#### [Requirements]
1. For the text about the Site's events, say whether each statement below agrees with it. Answer each with yes or no and quote the deciding words. (a) The Manor House closed in mid-January so that ceiling fire suppression equipment could be installed. (b) The Association's annual dinner will be held at the Site. (c) National Trail Day will be observed on June 1.
2. Use the text about the Site's events to answer these questions:
(a) Which trail are patrons encouraged to hike on National Trail Day?
(b) Which of Muir's birthdays does the text mention?
(c) What will visitors be offered while the mansion is closed?
3. Repeat, word for word, everything in the text about the Site's events from "Specifics of the" down to "and lemonade.".

#### [Text]
┄┄┄┄┄┄
Specifics of the day's activities are still being developed; we do know
that they will include the traditional pipe bands, Site tours, picnicking,
and lemonade.
National Trail Day also will be observed June 1. Patrons taking part in the
event will be encouraged to join the activities at the Site and hike the
Mt. Wanda Nature Trail.
The week in April wherein John Muir's birth anniversary falls, the
Site will be hosting a couple of activities: the opening session of an
international academic seminar on John Muir and, in cooperation with the
City of Martinez, taking part in the nation wide March for Parks. The
Board, wanting to keep the familiar birthday festivities of the past, felt
the Birthday Gala date should be changed as attention directed towards
these other two activities might well overshadow the marking of Muir's
158th birthday.
The Association's annual dinner will be held May 7 at the Martinez
Masonic Hall
The Manor House was closed mid-January to permit the installation
of the long-awaited ceiling fire suppression equipment. The work
will take about two to three months. Visitors to the Site during the
mansion's closure will be afforded tours of the grounds and the Martinez
Adobe.
┄┄┄┄┄┄
#### [Listed entries]
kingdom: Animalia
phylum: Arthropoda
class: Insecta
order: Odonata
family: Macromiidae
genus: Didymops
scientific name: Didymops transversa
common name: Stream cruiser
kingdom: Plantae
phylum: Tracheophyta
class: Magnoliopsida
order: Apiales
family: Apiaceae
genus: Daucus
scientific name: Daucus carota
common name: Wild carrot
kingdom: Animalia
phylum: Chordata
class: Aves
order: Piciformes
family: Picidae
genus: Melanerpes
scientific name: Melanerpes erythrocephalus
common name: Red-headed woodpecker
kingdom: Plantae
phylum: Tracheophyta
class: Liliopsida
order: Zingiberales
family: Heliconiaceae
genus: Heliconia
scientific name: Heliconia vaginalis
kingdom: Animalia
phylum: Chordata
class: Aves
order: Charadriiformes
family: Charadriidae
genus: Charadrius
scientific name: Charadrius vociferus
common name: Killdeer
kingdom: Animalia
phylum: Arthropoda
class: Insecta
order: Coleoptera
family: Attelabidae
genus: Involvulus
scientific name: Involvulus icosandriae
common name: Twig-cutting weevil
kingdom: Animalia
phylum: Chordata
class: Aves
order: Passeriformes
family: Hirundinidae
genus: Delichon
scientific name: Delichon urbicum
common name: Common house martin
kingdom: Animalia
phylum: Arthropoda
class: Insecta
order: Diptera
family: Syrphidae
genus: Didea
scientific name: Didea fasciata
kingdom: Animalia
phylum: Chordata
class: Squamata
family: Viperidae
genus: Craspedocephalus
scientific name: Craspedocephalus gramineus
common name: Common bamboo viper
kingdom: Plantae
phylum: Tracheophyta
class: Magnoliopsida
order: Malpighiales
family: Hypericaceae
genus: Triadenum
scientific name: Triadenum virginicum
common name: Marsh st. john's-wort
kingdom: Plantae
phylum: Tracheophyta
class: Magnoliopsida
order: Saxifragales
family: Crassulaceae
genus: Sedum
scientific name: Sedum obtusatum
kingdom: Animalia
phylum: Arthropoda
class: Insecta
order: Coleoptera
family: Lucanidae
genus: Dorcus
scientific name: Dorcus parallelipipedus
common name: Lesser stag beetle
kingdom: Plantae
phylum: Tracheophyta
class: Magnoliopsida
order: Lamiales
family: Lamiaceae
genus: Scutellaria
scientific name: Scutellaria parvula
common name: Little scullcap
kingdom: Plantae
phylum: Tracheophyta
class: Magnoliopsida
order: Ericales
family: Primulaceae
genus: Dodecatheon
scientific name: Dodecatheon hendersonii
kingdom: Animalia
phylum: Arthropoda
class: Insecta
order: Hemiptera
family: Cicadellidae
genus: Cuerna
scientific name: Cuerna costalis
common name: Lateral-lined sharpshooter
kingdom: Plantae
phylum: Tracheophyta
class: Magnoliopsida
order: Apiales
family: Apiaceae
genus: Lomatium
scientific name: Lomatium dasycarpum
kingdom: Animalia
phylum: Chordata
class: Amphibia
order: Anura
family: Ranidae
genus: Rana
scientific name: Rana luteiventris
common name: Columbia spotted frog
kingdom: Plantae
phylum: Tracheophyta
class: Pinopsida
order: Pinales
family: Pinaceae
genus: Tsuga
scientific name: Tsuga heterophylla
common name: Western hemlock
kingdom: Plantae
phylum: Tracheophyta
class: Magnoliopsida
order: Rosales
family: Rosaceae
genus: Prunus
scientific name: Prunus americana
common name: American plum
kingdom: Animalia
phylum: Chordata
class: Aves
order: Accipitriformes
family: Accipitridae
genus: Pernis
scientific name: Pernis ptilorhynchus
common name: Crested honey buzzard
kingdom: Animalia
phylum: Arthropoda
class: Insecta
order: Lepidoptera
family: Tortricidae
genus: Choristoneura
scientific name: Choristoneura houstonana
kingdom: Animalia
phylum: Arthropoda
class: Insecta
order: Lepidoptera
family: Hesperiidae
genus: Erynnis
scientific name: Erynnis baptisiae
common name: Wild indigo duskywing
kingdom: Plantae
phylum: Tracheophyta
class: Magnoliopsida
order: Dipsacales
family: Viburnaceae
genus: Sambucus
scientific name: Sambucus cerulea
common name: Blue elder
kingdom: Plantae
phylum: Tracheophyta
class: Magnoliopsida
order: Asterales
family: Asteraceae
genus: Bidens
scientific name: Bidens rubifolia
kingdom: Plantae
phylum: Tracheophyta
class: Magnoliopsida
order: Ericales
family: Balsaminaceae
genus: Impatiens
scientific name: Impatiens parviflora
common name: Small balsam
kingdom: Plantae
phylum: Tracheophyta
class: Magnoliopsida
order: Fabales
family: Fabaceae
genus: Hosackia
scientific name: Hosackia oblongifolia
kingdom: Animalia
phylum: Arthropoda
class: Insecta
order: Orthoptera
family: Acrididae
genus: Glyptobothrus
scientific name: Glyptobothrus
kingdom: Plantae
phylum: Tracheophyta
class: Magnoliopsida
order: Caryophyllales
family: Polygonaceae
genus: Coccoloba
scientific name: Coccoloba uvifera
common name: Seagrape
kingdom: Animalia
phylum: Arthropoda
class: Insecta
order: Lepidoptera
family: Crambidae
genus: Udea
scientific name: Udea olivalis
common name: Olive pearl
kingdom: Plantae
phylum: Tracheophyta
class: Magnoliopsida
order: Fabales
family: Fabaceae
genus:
┄┄┄┄┄┄
#### [Responses for each task]
1.
(a) Yes: "The Manor House was closed mid-January to permit the installation of the long-awaited ceiling fire suppression equipment"
(b) No: "The Association's annual dinner will be held May 7 at the Martinez Masonic Hall"
(c) Yes: "National Trail Day also will be observed June 1."

2.
(a) The Mt. Wanda Nature Trail
(b) His 158th birthday
(c) Tours of the grounds and the Martinez Adobe

3.
Specifics of the day's activities are still being developed; we do know
that they will include the traditional pipe bands, Site tours, picnicking,
and lemonade.